§ **YOUR ASSIGNMENT**
Among the entries that follow, locate the line with "focal_35mm: 29" and the line with "exposure_s: 1/200". Output those lines and all lines in between, exactly, minus the pictures.

(Optical and exposure parameters)
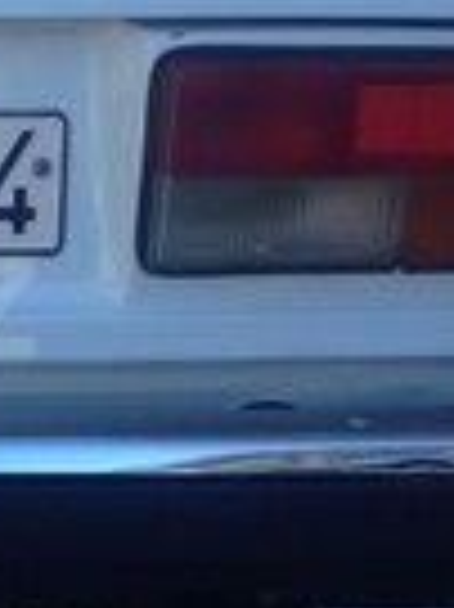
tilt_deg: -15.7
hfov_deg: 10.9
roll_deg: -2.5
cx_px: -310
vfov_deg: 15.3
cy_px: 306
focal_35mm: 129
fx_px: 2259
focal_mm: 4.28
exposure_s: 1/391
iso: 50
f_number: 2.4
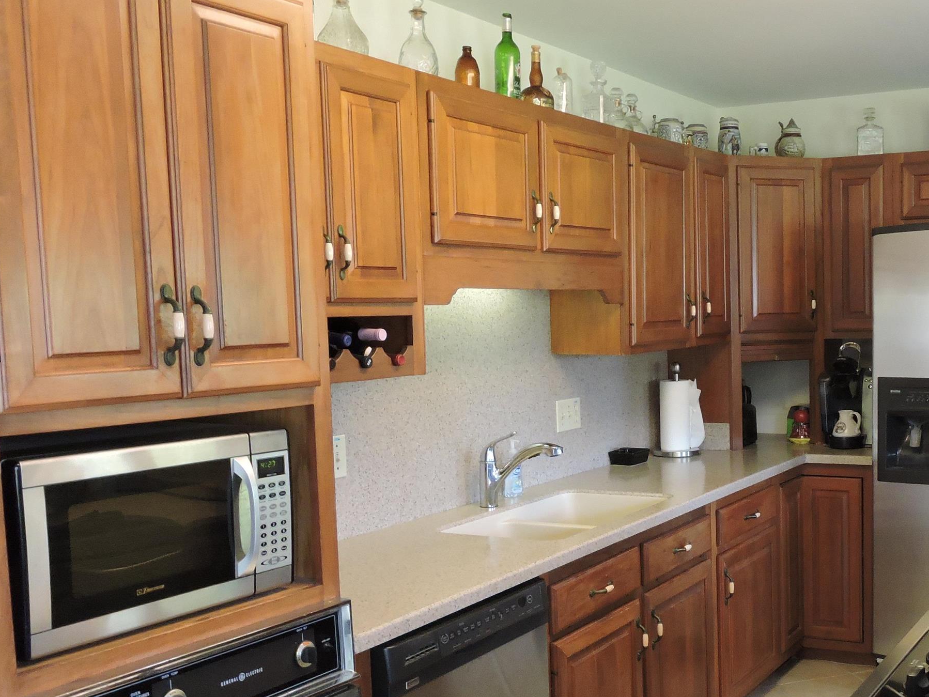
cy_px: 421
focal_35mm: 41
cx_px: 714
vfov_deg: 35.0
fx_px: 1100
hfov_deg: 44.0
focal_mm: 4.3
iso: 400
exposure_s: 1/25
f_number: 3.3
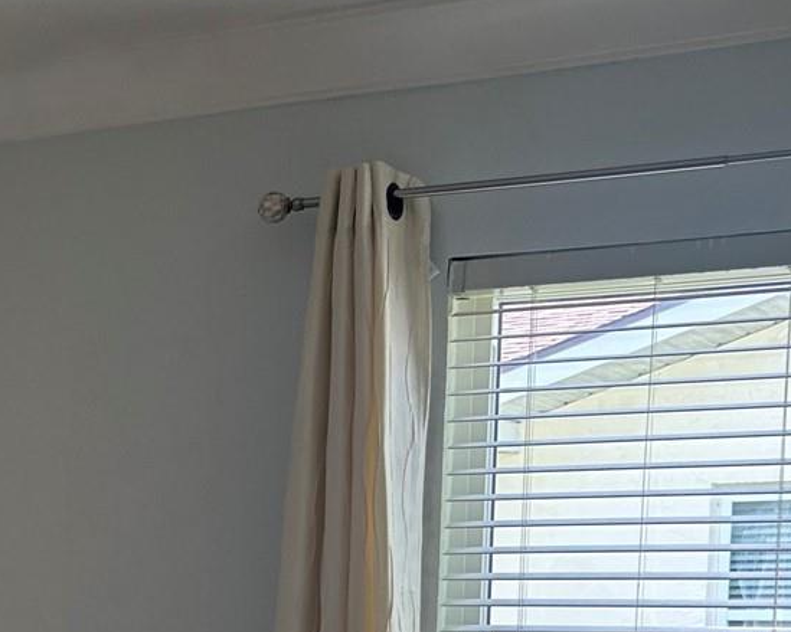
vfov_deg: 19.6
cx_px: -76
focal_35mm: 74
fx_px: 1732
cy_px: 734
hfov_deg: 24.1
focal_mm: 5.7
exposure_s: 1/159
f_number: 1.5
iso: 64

---

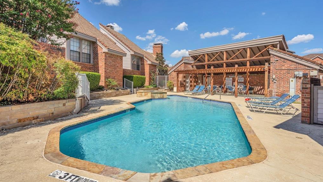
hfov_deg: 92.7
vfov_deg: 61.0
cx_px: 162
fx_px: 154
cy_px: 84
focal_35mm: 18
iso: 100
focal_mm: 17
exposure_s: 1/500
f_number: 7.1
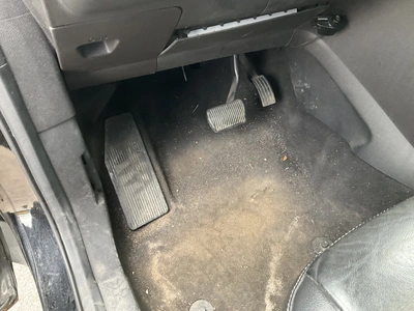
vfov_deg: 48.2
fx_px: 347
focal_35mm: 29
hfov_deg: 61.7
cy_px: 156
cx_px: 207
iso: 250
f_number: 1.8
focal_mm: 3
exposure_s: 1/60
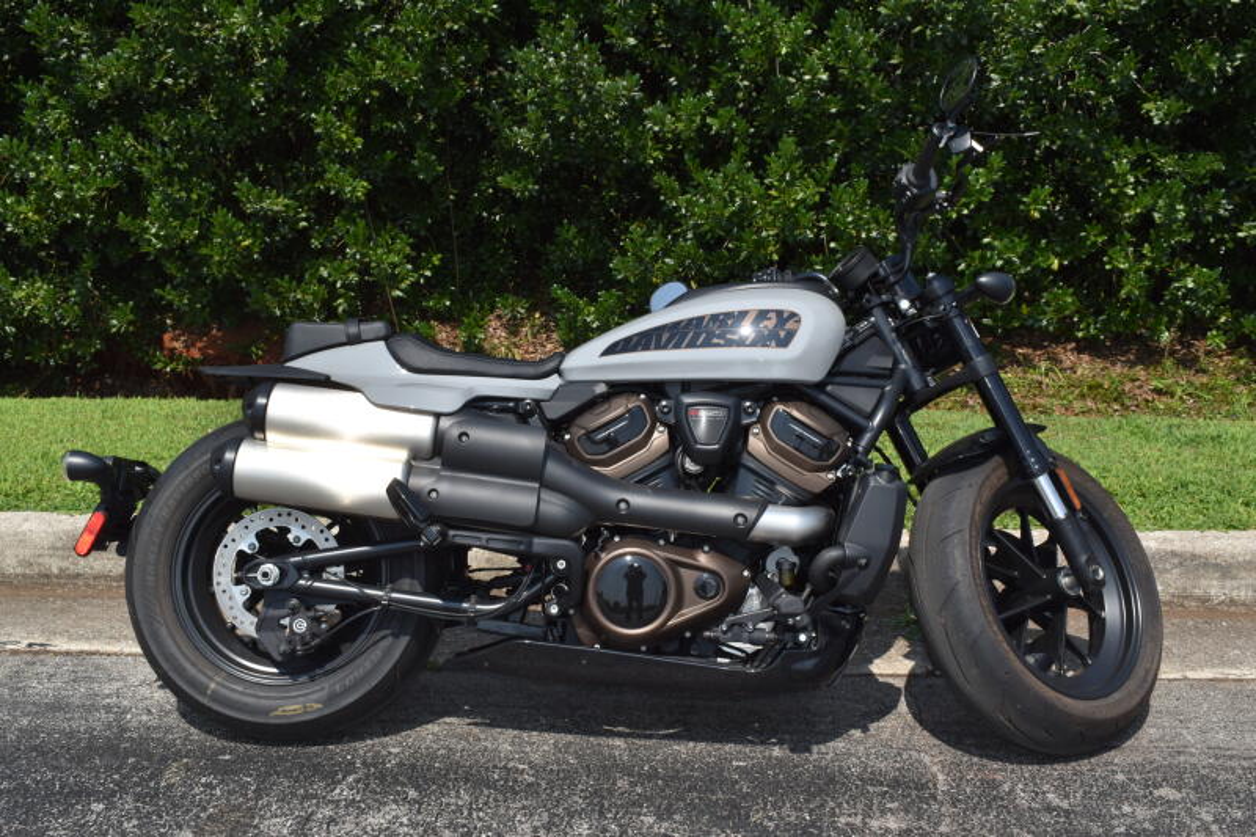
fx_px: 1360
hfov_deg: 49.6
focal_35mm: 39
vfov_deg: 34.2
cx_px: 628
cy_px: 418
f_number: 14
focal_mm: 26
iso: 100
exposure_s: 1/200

§ **TASK RESULT**
focal_35mm: 29
hfov_deg: 61.7
cy_px: 156
cx_px: 207
iso: 250
f_number: 1.8
focal_mm: 3
exposure_s: 1/60
fx_px: 1360
hfov_deg: 49.6
focal_35mm: 39
vfov_deg: 34.2
cx_px: 628
cy_px: 418
f_number: 14
focal_mm: 26
iso: 100
exposure_s: 1/200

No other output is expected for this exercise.